Here in the state of Colorado we have now taken that further than ever. Douglas County libraries has purchased their own Adobe Content Server and we have a couple of agreements with smaller publishers that get as close to “ownership” as anything we have seen to date. We are also working on agreements with more mainstream publishers. For more info you can read my Chapter in the second edition of No Shelf Required (due out in January).
Excellent article Bill.
I always love your insightful analysis – and thanks for inspiring me not to give up on the viability of a secondary market for digital media!
Thanks for your comment – though I’m a little confused. Why would what I’ve written “inspire” you to pursue a secondary market for digital media? For example see my piece on ReDigi from a few weeks ago. I am deeply skeptical that a secondary market for digital content can exist at all. Even if libraries can somehow get the changes in the law that I describe here pushed through, the forces against Digital First Sale are very strong. Without Digital First Sale, a secondary market in digital copyrighted materials is only possible by getting explicit licensing agreements with copyright owners — agreements which most copyright owners would find not to their benefit.
Thanks for writing. Peter Brantley had told me about what you guys are doing in Colorado. I get occasional calls from people who want to host their own e-book servers instead of using a third-party service like Overdrive, for similar reasons. But most of them don’t have the resources to do it.

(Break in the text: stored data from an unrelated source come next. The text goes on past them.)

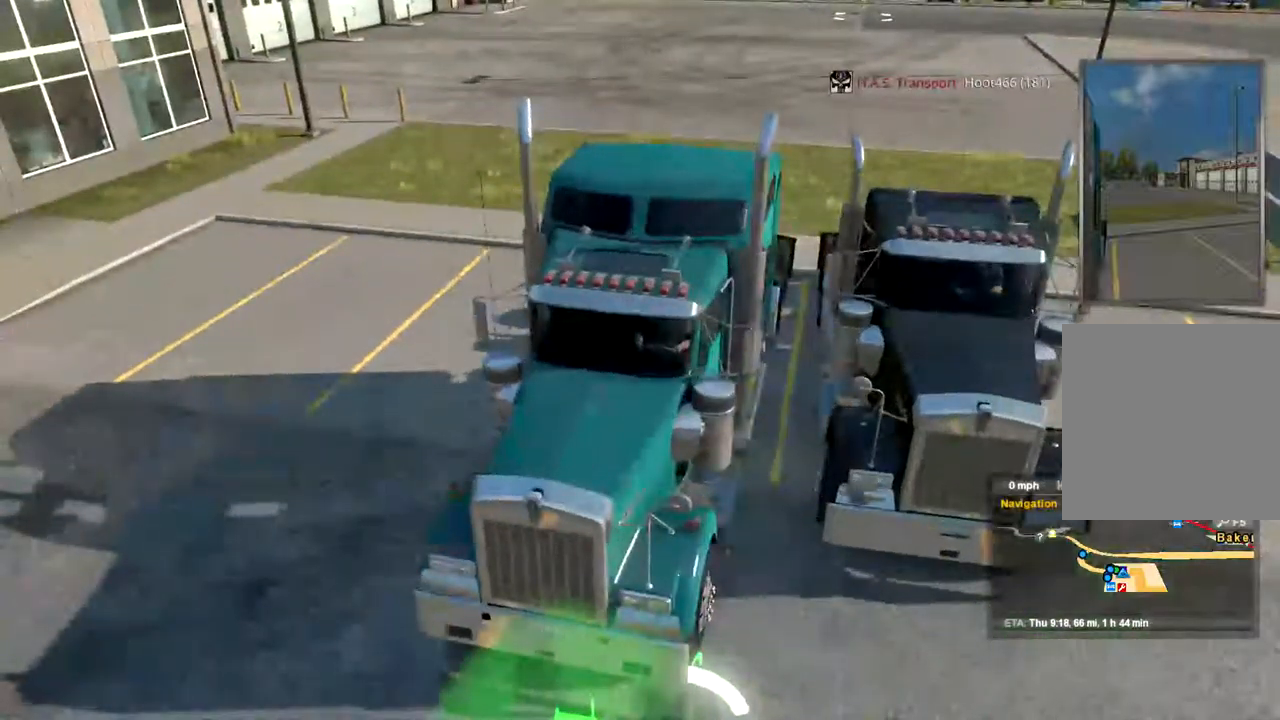
{"dt_ms": 500, "buttons": ["L2"], "left_stick": "center", "right_stick": "center", "events": []}
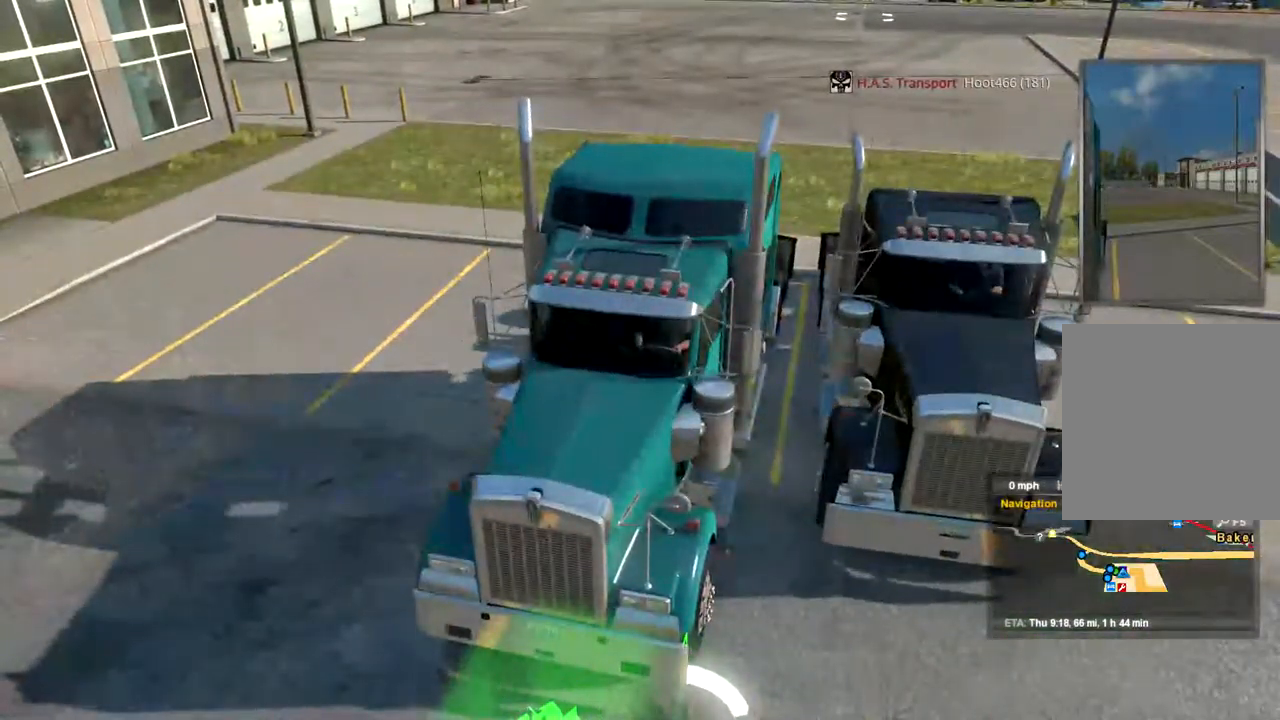
{"dt_ms": 500, "buttons": ["L2"], "left_stick": "center", "right_stick": "center", "events": []}
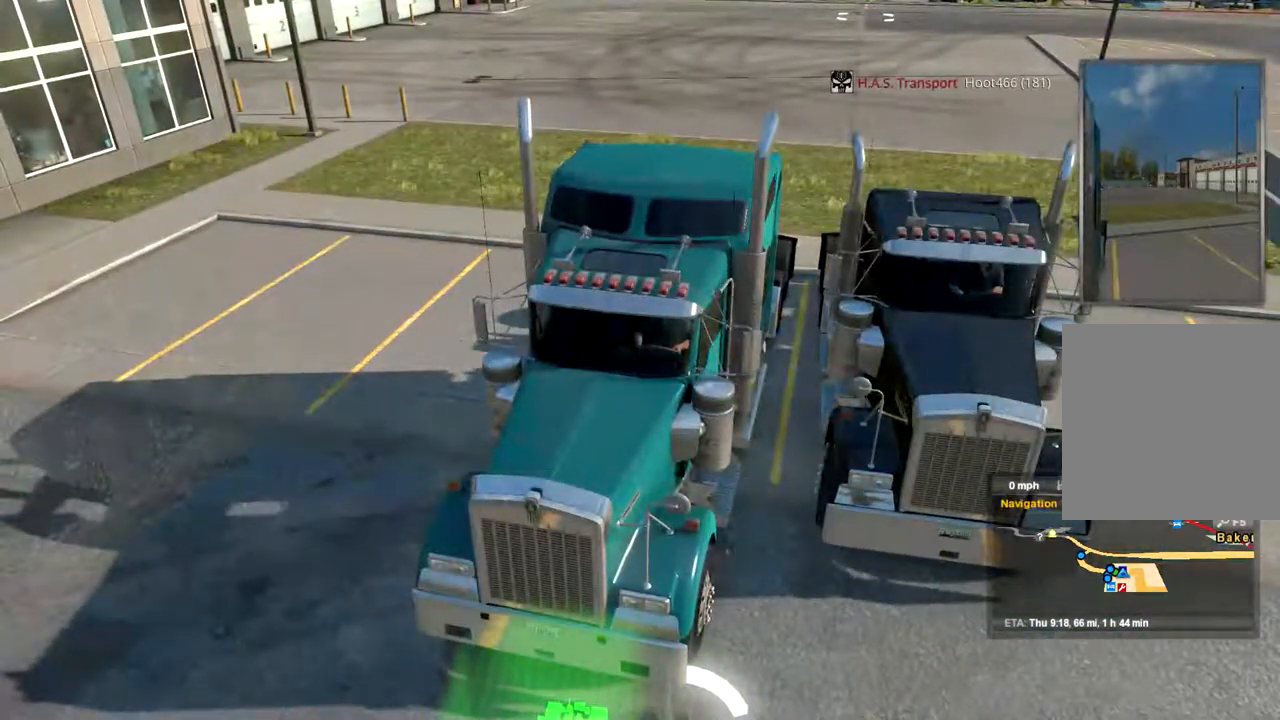
{"dt_ms": 500, "buttons": ["L2"], "left_stick": "center", "right_stick": "center", "events": []}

However, I understand that your sites have “buy this book” buttons alongside the “borrow this e-book” ones. I would like to know more about that. Does the buy button apply to print or e-book? If the latter, is this a requirement from the publishers who are licensing material to you? Because I wonder if this might backfire. As I’m sure you know, you will end up with hard data about the promotional value of libraries in selling e-books. This data could possibly prove to publishers — especially the majors — that the promotional value is inferior to other ways of promoting e-books, such as giving away the first chapter on Amazon or whatever. If I were running a library, I would not want to have to justify my existence based on my library’s ability to maximize revenue for publishers. That’s not why libraries were put on earth.